Most of the students entering the program are around 18 or 19 years old. “Some of these kids have just graduated from high school and want to serve their country and earn a military occupational skill,” said MSG David Cardenas, an instructor at the METC and the Ancillary Department Senior Enlisted Advisor. “At METC, we take their enthusiasm, and we teach and mentor them to be the best they can be.”
Less than 1% of Americans are serving their country right now, noted Walthall. “These young students are willing to put their life on the line to serve others and that says a lot about them,” she added.
Multiservice cultural considerations
In addition to academic training, students are required to maintain their individual service customs by performing physical training every morning and other duties that are relevant to their branch of the military.
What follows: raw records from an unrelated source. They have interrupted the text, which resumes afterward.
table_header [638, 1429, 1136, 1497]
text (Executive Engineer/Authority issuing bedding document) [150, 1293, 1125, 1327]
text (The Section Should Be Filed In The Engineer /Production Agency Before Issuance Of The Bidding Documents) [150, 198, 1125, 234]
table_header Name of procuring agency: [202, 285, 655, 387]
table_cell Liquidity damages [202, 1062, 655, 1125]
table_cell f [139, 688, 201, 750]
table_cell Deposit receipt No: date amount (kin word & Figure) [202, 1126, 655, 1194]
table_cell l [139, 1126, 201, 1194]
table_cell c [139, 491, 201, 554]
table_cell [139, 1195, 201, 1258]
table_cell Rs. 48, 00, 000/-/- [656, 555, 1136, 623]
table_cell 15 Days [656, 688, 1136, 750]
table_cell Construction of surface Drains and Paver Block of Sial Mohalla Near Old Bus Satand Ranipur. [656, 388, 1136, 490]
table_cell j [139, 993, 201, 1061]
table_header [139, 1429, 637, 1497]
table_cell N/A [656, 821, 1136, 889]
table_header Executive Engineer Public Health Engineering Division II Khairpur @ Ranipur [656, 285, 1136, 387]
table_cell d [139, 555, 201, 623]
“During the day, our students experience a multiservice training environment, and at the end of the day, they go back to their respective service components, so they can retain their service-specific traditions to prepare them for their next duty assignment,” said Walthall.
Instructors Walthall, Dulak, and Cardenas all expressed a feeling of incredible satisfaction when it comes to training pharmacy technicians for the armed services. “These students want to be here more than anything,” said Walthall. “Training America’s brave men and women who are serving in uniform is a true honor.”